Dataset entries:

--------------------------------

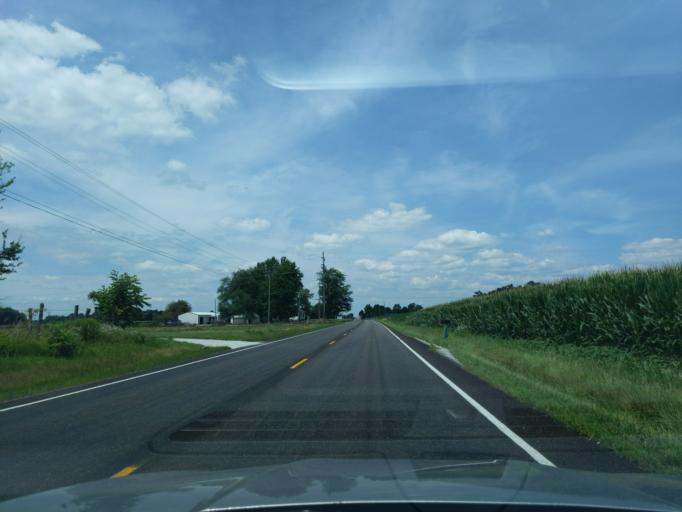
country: US
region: Indiana
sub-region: Ripley County
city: Osgood
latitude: 39.2152
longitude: -85.3330
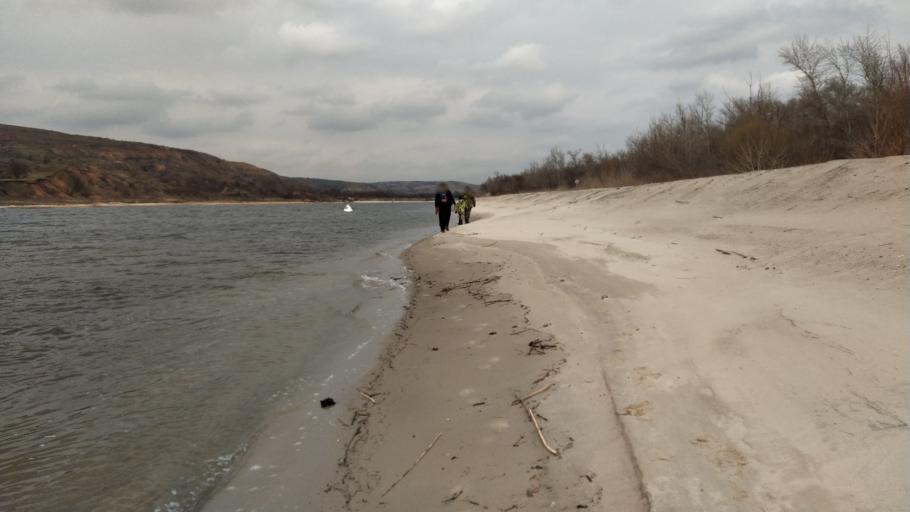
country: RU
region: Rostov
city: Semikarakorsk
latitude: 47.5553
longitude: 40.6725
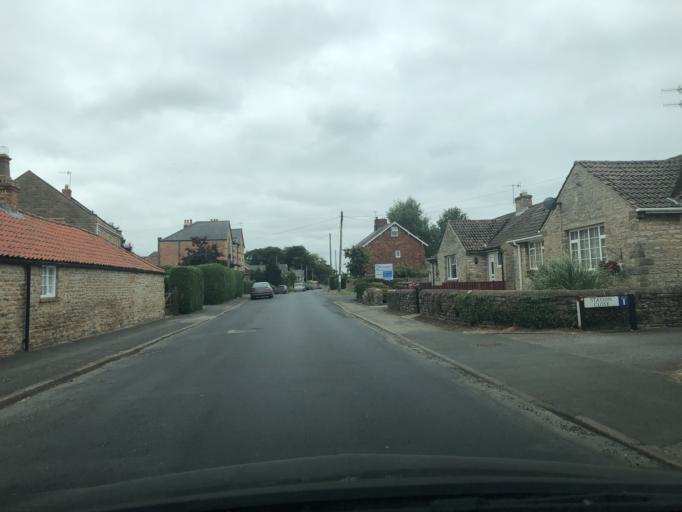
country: GB
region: England
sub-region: North Yorkshire
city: East Ayton
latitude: 54.2478
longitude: -0.4881
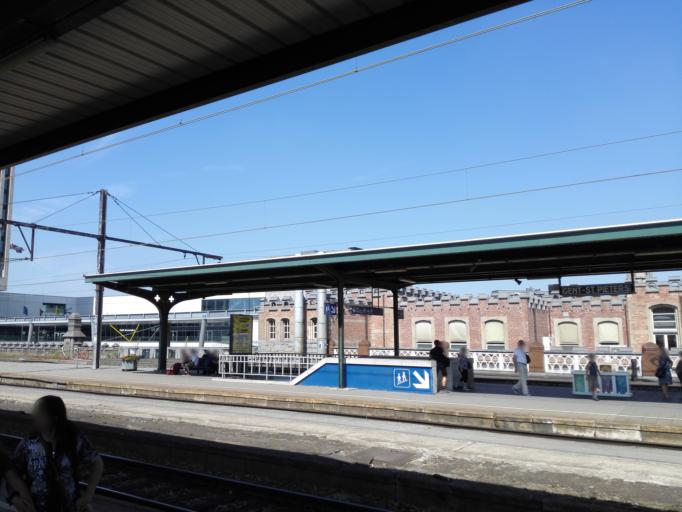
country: BE
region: Flanders
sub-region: Provincie Oost-Vlaanderen
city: Gent
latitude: 51.0356
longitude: 3.7101
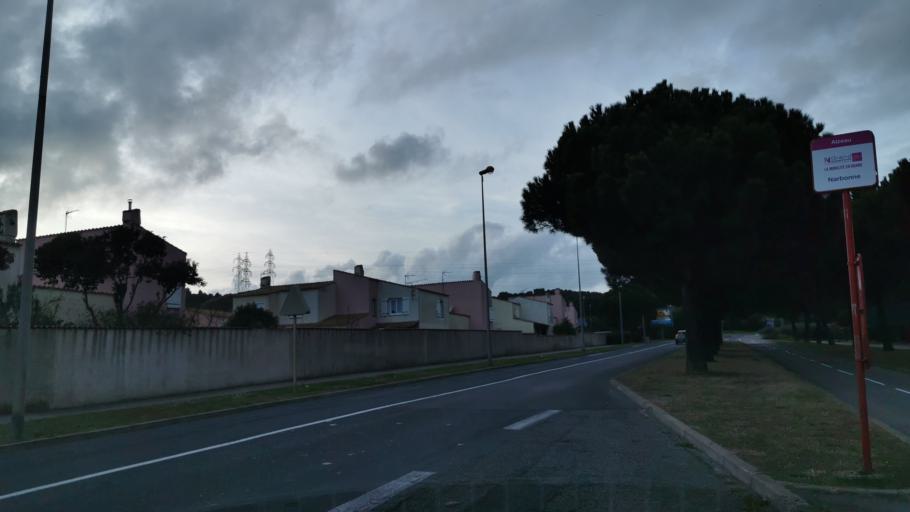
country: FR
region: Languedoc-Roussillon
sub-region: Departement de l'Aude
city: Narbonne
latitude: 43.1856
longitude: 2.9742
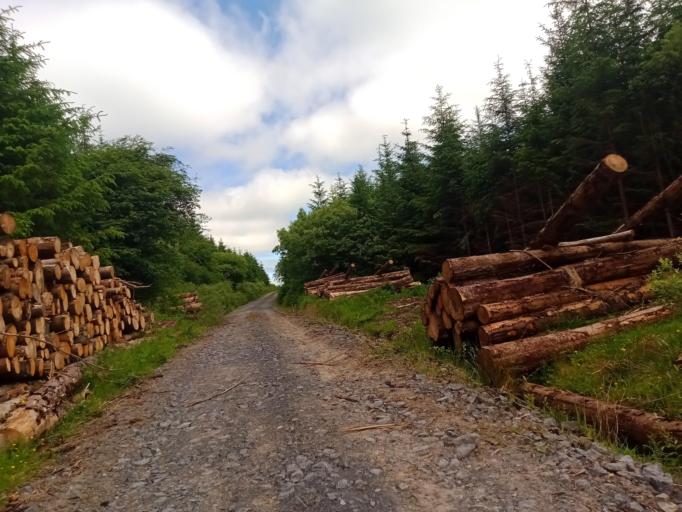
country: IE
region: Leinster
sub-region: Kilkenny
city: Ballyragget
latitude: 52.7884
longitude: -7.4468
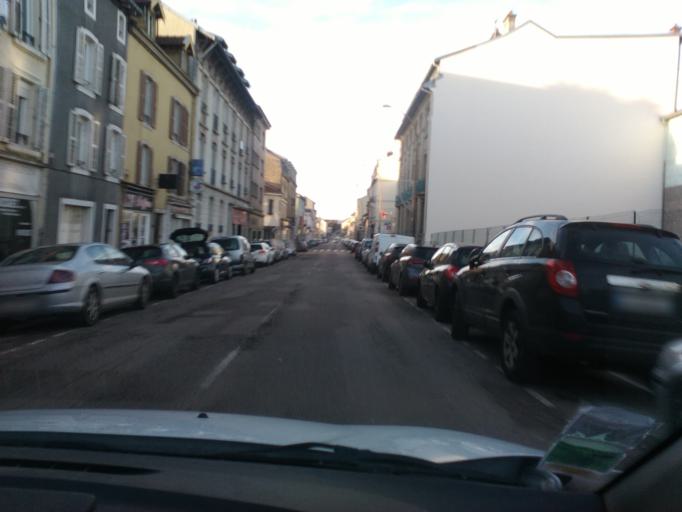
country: FR
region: Lorraine
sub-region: Departement des Vosges
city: Epinal
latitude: 48.1806
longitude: 6.4448
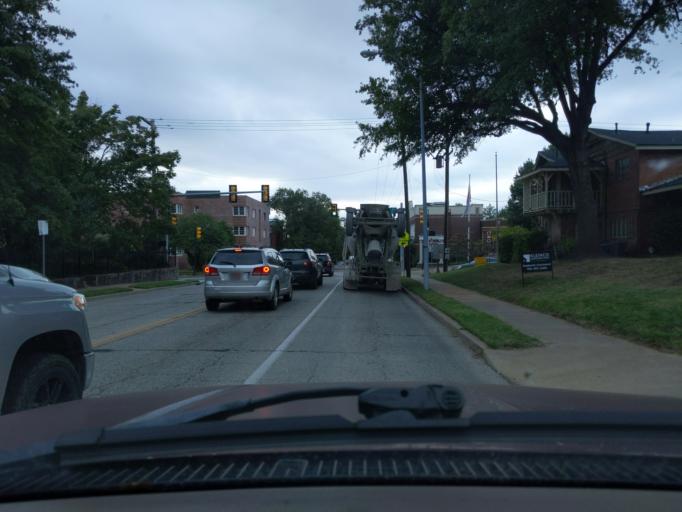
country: US
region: Oklahoma
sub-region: Tulsa County
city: Tulsa
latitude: 36.1334
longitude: -95.9829
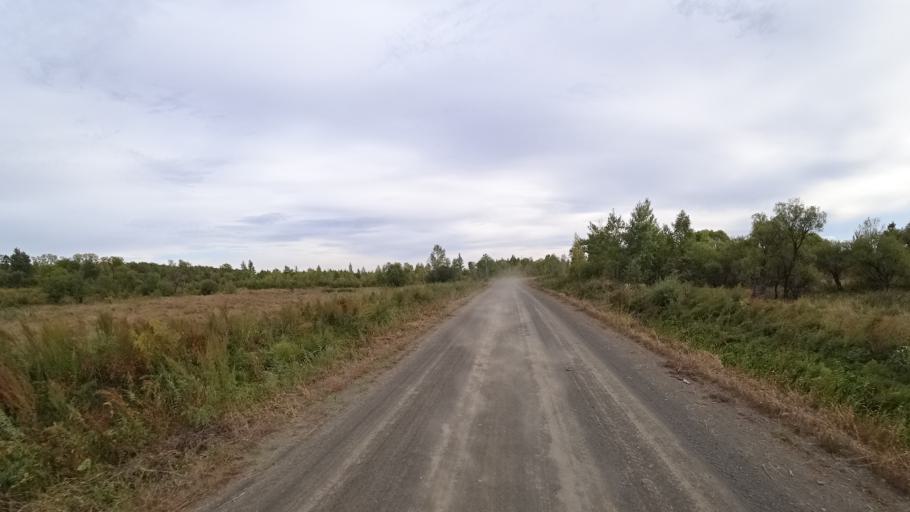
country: RU
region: Amur
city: Arkhara
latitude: 49.3170
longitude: 130.1829
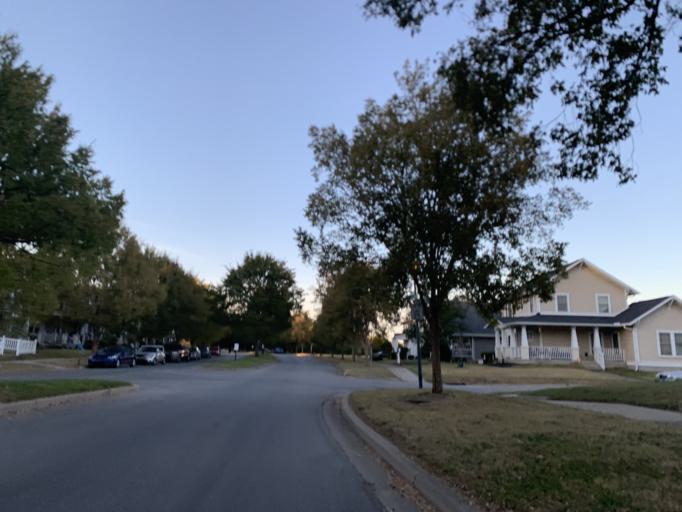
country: US
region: Kentucky
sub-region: Jefferson County
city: Shively
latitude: 38.2261
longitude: -85.8184
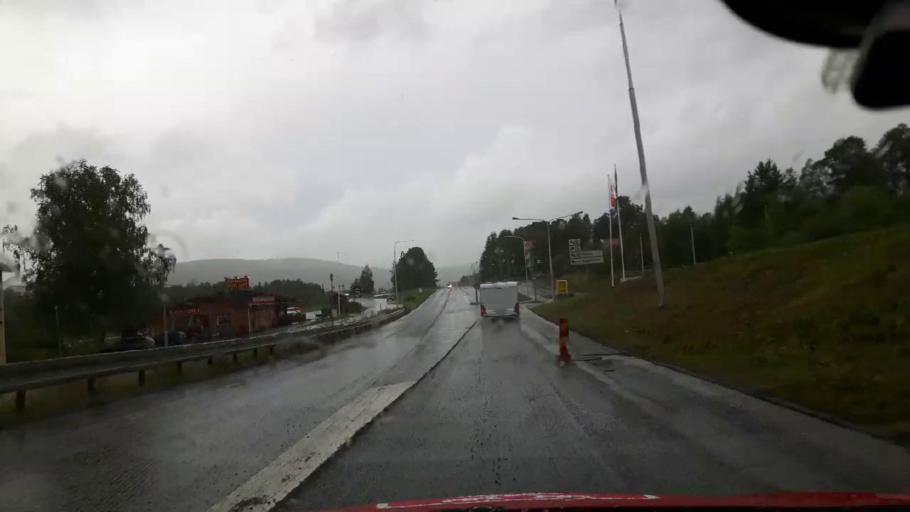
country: SE
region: Jaemtland
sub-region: Are Kommun
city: Jarpen
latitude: 63.3426
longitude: 13.4731
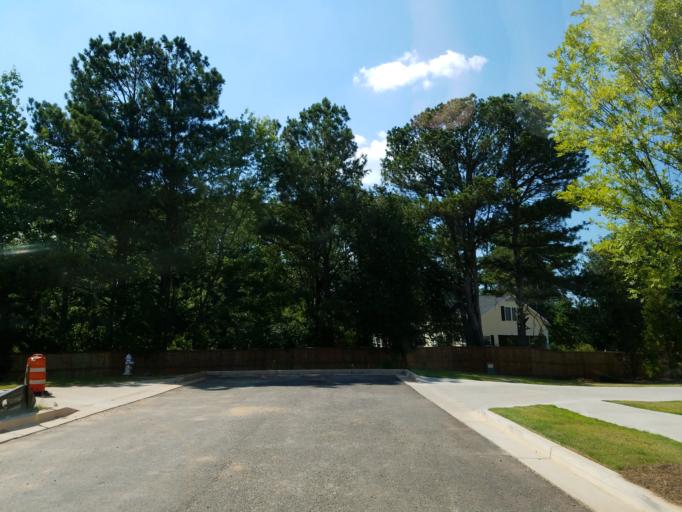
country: US
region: Georgia
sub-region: Fulton County
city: Roswell
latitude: 34.0866
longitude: -84.3580
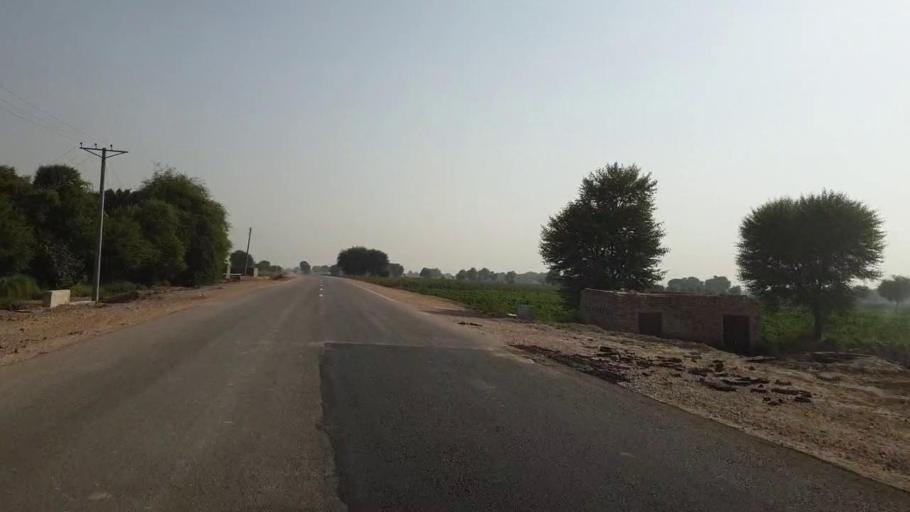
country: PK
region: Sindh
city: Bhan
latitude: 26.5322
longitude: 67.7887
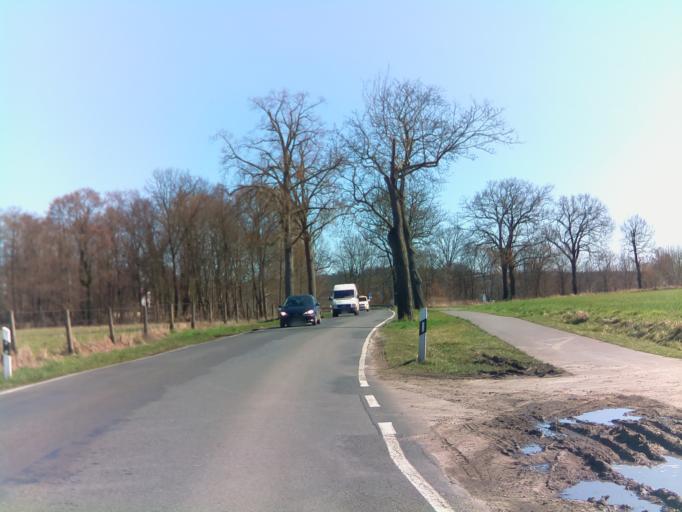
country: DE
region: Brandenburg
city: Werder
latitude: 52.4316
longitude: 12.9602
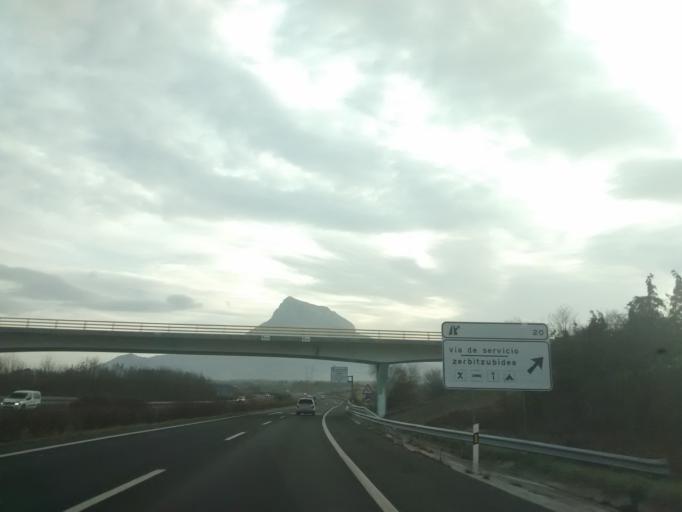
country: ES
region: Navarre
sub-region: Provincia de Navarra
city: Echarri-Aranaz
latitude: 42.8996
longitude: -2.0665
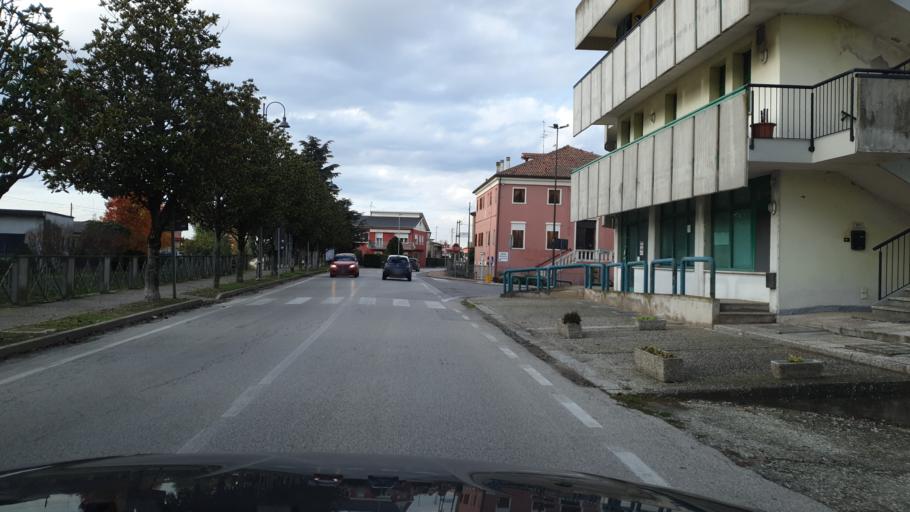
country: IT
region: Veneto
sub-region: Provincia di Rovigo
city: Villanova del Ghebbo Canton
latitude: 45.0568
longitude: 11.6436
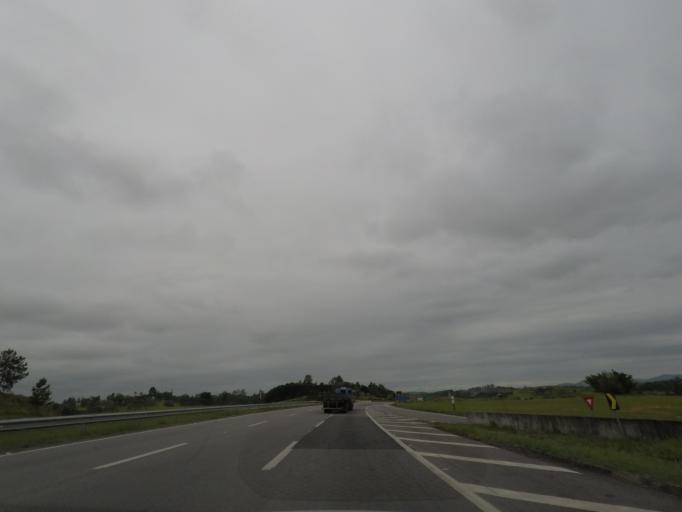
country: BR
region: Sao Paulo
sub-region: Jacarei
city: Jacarei
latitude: -23.3040
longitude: -46.0448
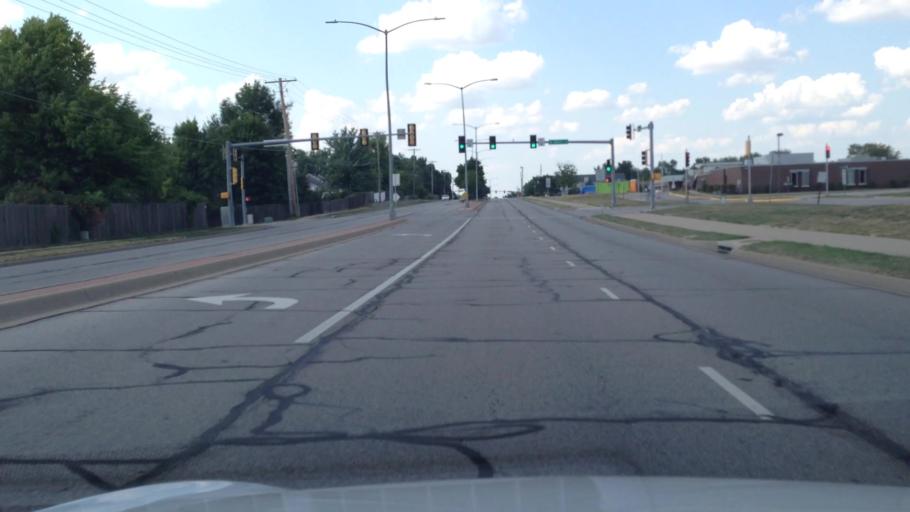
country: US
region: Kansas
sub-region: Johnson County
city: Olathe
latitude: 38.8998
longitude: -94.7973
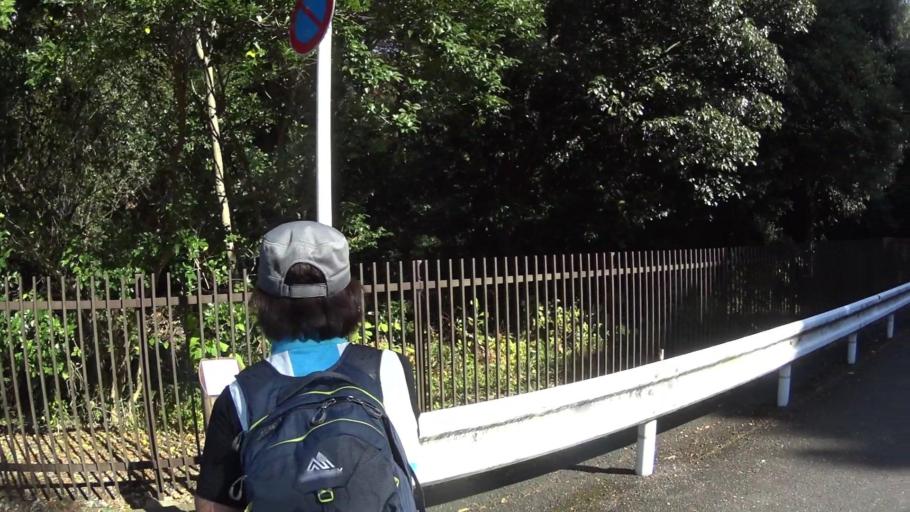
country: JP
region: Kyoto
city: Uji
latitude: 34.9385
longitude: 135.7746
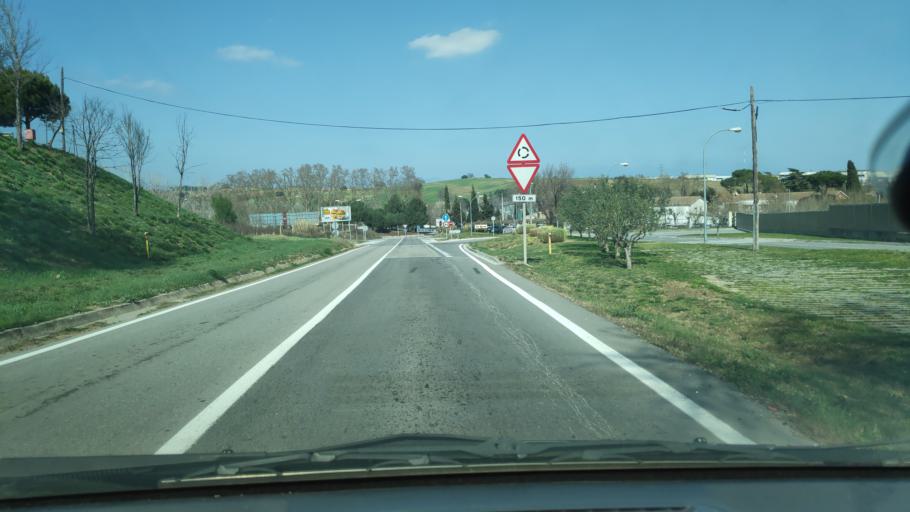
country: ES
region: Catalonia
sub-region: Provincia de Barcelona
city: Polinya
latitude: 41.5314
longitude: 2.1529
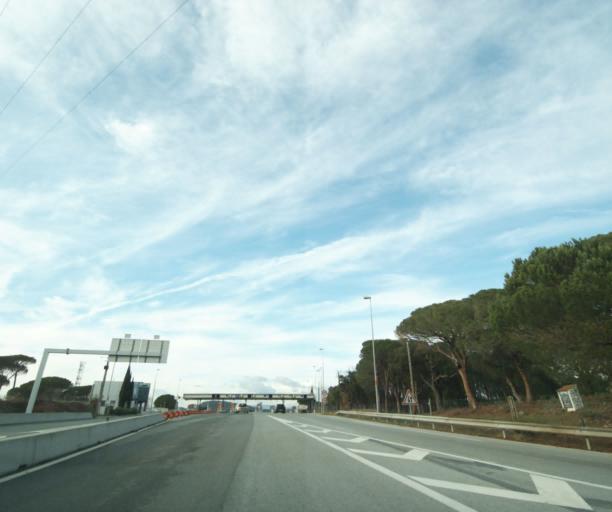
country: FR
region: Provence-Alpes-Cote d'Azur
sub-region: Departement du Var
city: Le Muy
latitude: 43.4599
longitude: 6.5524
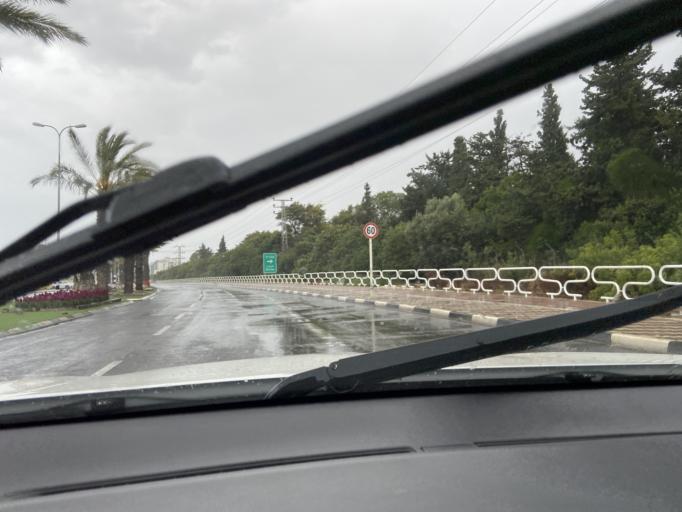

--------------------------------

OBJECTIVE -> Select every line above that contains the string "County".

TASK RESULT ->
sub-region: Ripley County
sub-region: Tulsa County
sub-region: Jefferson County
sub-region: Fulton County
sub-region: Johnson County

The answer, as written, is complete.